= ZC Girls =

Japanese action figure line

ZC Girls is a series of Japanese action figures manufactured by ZC World. The product was inspired by the phenomenal success of the Cy Girls. The products were first released in 2009 to have a wide variety of modern occupations of the Lady's Mission.

==EVE Body design==
The original and current body design is called EVE. This design features 25 points of articulation, including removable arms as well as two rubber bodices to choose from. The bodices cover a T-shaped socket that hold the arms and head in place. The first bodice extends from the neck to the top of the ribcage to allow the abdominal joint to be more movable. The second bodice is a full-torso piece that covers the abdominal joint for a more realistic look, but with limited mobility. The dolls in this category included the following: Julia, a futuristic soldier dressed in a black torso body suit with body armor; Katy, an assassin in a black vinyl corset with matching gloves; Black Angel, a blonde spy in a black catsuit with a reptile scale pattern; White Archer, a long-haired redhead in a white jacket and shorts with matching high heel boots; Rose, a crimson redhead in a white corset, mini jacket, stockings and high heel boots; Cat, a black-haired white lady in a leather catsuit with a matching mask; Kelly, a short haired redhead in a white lace-up tank top, with leather shorts, gloves, high heel boots, and a matching cap; Janice, a blonde in a black Playboy Bunny suit with a witch's cloak, mask and hat; Lucci, a long haired brunette in a pink nurses uniform; Janny, an office manager in a black women's business suit and slacks; Ice, an auburn redhead in a blue vinyl corset, with matching high heel boots and black stockings; Wolf, an Auburn assassin in black leather shorts, gloves and high heel boots with a heavy assault rifle; Ada, a black-haired mistress in a black corset and stockings; and Nikita, a redhead Russian spy in a black women's business suit with a suitcase containing a small arsenal of weapons.
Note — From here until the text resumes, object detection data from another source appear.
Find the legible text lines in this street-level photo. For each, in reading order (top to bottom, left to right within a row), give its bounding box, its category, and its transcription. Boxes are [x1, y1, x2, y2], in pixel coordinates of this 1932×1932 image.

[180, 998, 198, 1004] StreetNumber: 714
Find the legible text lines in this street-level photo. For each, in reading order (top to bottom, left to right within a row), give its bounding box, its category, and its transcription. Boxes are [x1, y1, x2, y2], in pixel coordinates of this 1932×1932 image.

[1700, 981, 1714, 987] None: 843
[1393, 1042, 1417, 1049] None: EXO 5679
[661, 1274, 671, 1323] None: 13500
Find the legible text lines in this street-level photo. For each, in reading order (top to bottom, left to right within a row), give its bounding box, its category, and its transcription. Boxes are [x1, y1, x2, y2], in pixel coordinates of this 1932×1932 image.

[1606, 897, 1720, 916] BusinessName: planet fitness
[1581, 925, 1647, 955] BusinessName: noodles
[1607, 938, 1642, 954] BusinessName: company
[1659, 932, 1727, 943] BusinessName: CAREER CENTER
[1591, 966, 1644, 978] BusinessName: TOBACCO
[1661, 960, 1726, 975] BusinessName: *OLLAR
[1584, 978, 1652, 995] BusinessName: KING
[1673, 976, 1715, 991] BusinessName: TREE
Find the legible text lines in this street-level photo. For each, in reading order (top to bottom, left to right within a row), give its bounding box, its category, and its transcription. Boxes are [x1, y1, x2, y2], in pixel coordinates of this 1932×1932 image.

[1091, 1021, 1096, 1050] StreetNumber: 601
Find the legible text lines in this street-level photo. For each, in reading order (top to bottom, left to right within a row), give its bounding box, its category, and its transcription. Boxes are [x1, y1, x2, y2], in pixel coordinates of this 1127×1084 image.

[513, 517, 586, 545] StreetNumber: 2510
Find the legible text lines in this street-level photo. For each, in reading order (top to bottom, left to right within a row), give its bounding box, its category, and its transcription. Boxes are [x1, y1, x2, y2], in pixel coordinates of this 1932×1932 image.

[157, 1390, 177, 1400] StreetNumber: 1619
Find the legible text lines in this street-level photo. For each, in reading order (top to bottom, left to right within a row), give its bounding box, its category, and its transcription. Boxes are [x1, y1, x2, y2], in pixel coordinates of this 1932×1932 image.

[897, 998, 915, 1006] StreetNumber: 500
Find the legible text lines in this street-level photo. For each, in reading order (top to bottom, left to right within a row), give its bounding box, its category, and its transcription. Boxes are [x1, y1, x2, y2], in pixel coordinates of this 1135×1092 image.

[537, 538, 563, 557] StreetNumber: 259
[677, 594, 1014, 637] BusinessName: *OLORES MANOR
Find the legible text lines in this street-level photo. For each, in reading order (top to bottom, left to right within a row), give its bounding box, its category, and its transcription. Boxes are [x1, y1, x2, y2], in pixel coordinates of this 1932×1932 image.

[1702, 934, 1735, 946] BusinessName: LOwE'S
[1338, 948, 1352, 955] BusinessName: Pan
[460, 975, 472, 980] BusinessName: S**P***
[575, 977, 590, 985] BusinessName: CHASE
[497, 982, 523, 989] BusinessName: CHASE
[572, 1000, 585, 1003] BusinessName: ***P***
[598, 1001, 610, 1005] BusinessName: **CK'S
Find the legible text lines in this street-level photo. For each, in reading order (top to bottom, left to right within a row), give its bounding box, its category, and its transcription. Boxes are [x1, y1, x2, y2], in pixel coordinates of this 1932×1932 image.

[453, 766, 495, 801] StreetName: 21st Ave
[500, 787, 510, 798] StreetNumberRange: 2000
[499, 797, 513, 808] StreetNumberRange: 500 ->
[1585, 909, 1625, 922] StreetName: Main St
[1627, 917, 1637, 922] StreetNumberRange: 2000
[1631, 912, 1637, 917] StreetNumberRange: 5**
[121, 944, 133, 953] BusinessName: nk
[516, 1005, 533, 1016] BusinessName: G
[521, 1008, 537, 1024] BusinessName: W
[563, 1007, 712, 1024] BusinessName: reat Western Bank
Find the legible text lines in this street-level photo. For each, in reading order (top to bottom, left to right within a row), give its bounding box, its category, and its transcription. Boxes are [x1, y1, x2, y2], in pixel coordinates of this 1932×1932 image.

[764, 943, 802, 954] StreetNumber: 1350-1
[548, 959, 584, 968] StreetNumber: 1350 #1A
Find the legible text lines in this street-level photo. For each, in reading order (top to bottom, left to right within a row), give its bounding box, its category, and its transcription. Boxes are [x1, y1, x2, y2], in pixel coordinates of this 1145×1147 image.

==Eye Rotation Technique (ERT)==
The second variation was known as the Eye Rotation Technique also known as ERT. This variation had the same EVE body but with a new head, with eye sockets inside, so that it could be opened to change the eyeballs to a different iris color. The dolls in this category included the following: Carol, a bank robber, dressed in a brown sleeveless leather jumpsuit, red leather coat and white clown mask; Risa, a redhead ninja in a blue vinyl vest and glittering body suit; Rosanna, a blonde Biker in a black leather jacket and slacks; Kathy, a black-haired nerd in a black dress, stockings, black leather jacket and pink horn-rimmed glasses; Rebecca, a redhead cowgirl in bluejeans, chaps, a red leather coat, western boots and hat; Muriel, an auburn sniper in a beige uniform with a bullet-proof vest and knee pads; and Queenie, a burlesque dancer with red highlighted black hair in a black and red corset with black lace-up boots and a mini crown.